5-10-15-20 features people talking about the music that made an impact on them throughout their lives, five years at a time. In this edition, we spoke with 43-year-old Richard Russell. As the head of London's hugely influential XL Recordings, Russell has released music by the Prodigy, Vampire Weekend, Adele, Dizzee Rascal, M.I.A., Radiohead, and more across the last 25 years, as chronicled in the new compilation, Pay Close Attention. He's also maintained an identity as an artist and producer for much of his career, making rave records in the 1990s and, more recently, working with Gil Scott-Heron, Bobby Womack, and Damon Albarn. And though he runs one of the most renowned independent labels on Earth, he still finds time for his first love, DJing, including a recent mix for the BBC's Benji B.
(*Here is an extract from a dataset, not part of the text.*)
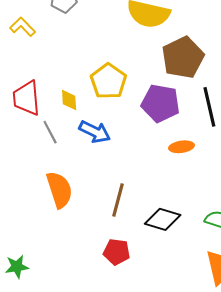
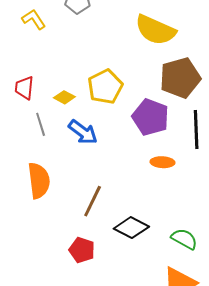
red trapezoid: (26, 98) -> (24, 88), size x0.7
yellow diamond: (69, 100) -> (64, 97), turned -70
My family was Orthodox Jewish, and we lived in a London suburb called Edgware, which was about 50 percent Jewish. These communities with extremely strong religious and cultural identities tend to be a bit insular and cut-off, and Edgware was the kind of a place where people live their whole lives. But I found that world stifling—I didn't want my life to be defined by a particular culture that I inherited from my parents. I had a stable upbringing and I’m appreciative of that, but music offered a potential way to escape from a background that I wasn’t going to be comfortable in.
My parents were second-generation immigrants, growing up in the shadow of the Holocaust. My dad sold insurance and my mom was a primary school teacher. And though I couldn't see this at the time—because I thought of him as this conservative authority figure—my dad was a bit rebellious for the world he was existing in. Part of his rebellion was listening to things like Ian Dury’s New Boots and Panties!!, which he had on cassette. It’s really profane music, quite rude in a lot of places. Listening to that album in later years, I noticed there’s a song on it called "My Old Man", which is Ian Dury's song about his dad. It’s very genuine and heartfelt, and it squared a circle for me.